*What you have to do*.
Transcribe the data. Leave out nothing.

▼

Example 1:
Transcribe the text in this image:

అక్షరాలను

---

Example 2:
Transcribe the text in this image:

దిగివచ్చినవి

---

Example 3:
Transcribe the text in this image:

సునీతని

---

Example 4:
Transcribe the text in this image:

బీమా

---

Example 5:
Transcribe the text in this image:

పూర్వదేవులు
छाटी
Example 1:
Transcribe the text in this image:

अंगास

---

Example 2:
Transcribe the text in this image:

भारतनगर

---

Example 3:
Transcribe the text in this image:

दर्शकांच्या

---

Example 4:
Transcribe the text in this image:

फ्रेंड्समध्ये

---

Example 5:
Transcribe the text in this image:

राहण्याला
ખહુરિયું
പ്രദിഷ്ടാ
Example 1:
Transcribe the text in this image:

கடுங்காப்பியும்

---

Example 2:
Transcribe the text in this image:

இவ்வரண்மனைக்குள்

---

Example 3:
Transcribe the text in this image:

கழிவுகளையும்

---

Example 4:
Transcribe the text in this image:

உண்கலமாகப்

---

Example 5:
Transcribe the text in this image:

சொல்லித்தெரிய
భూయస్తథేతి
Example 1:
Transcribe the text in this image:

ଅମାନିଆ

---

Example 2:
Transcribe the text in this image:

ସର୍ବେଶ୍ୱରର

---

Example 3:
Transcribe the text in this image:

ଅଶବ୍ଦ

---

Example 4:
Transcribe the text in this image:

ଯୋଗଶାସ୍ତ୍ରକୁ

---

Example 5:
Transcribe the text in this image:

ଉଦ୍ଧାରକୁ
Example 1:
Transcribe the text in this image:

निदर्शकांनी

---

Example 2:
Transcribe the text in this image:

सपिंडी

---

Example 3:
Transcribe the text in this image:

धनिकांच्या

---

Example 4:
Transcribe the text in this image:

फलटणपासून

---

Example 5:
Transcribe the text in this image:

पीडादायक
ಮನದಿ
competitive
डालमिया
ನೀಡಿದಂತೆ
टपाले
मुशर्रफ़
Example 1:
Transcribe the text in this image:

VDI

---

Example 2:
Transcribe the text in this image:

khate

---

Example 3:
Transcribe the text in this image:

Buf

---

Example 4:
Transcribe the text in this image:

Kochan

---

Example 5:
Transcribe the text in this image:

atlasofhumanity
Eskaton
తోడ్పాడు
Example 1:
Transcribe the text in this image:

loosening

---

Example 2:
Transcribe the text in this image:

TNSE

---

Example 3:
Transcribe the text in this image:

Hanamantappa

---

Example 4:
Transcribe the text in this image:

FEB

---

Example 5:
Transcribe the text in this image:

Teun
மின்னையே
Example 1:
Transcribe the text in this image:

▲

*Response for this exercise*.
Example 1:
Transcribe the text in this image:

అక్షరాలను

---

Example 2:
Transcribe the text in this image:

దిగివచ్చినవి

---

Example 3:
Transcribe the text in this image:

సునీతని

---

Example 4:
Transcribe the text in this image:

బీమా

---

Example 5:
Transcribe the text in this image:

పూర్వదేవులు
छाटी
Example 1:
Transcribe the text in this image:

अंगास

---

Example 2:
Transcribe the text in this image:

भारतनगर

---

Example 3:
Transcribe the text in this image:

दर्शकांच्या

---

Example 4:
Transcribe the text in this image:

फ्रेंड्समध्ये

---

Example 5:
Transcribe the text in this image:

राहण्याला
ખહુરિયું
പ്രദിഷ്ടാ
Example 1:
Transcribe the text in this image:

கடுங்காப்பியும்

---

Example 2:
Transcribe the text in this image:

இவ்வரண்மனைக்குள்

---

Example 3:
Transcribe the text in this image:

கழிவுகளையும்

---

Example 4:
Transcribe the text in this image:

உண்கலமாகப்

---

Example 5:
Transcribe the text in this image:

சொல்லித்தெரிய
భూయస్తథేతి
Example 1:
Transcribe the text in this image:

ଅମାନିଆ

---

Example 2:
Transcribe the text in this image:

ସର୍ବେଶ୍ୱରର

---

Example 3:
Transcribe the text in this image:

ଅଶବ୍ଦ

---

Example 4:
Transcribe the text in this image:

ଯୋଗଶାସ୍ତ୍ରକୁ

---

Example 5:
Transcribe the text in this image:

ଉଦ୍ଧାରକୁ
Example 1:
Transcribe the text in this image:

निदर्शकांनी

---

Example 2:
Transcribe the text in this image:

सपिंडी

---

Example 3:
Transcribe the text in this image:

धनिकांच्या

---

Example 4:
Transcribe the text in this image:

फलटणपासून

---

Example 5:
Transcribe the text in this image:

पीडादायक
ಮನದಿ
competitive
डालमिया
ನೀಡಿದಂತೆ
टपाले
मुशर्रफ़
Example 1:
Transcribe the text in this image:

VDI

---

Example 2:
Transcribe the text in this image:

khate

---

Example 3:
Transcribe the text in this image:

Buf

---

Example 4:
Transcribe the text in this image:

Kochan

---

Example 5:
Transcribe the text in this image:

atlasofhumanity
Eskaton
తోడ్పాడు
Example 1:
Transcribe the text in this image:

loosening

---

Example 2:
Transcribe the text in this image:

TNSE

---

Example 3:
Transcribe the text in this image:

Hanamantappa

---

Example 4:
Transcribe the text in this image:

FEB

---

Example 5:
Transcribe the text in this image:

Teun
மின்னையே
Example 1:
Transcribe the text in this image:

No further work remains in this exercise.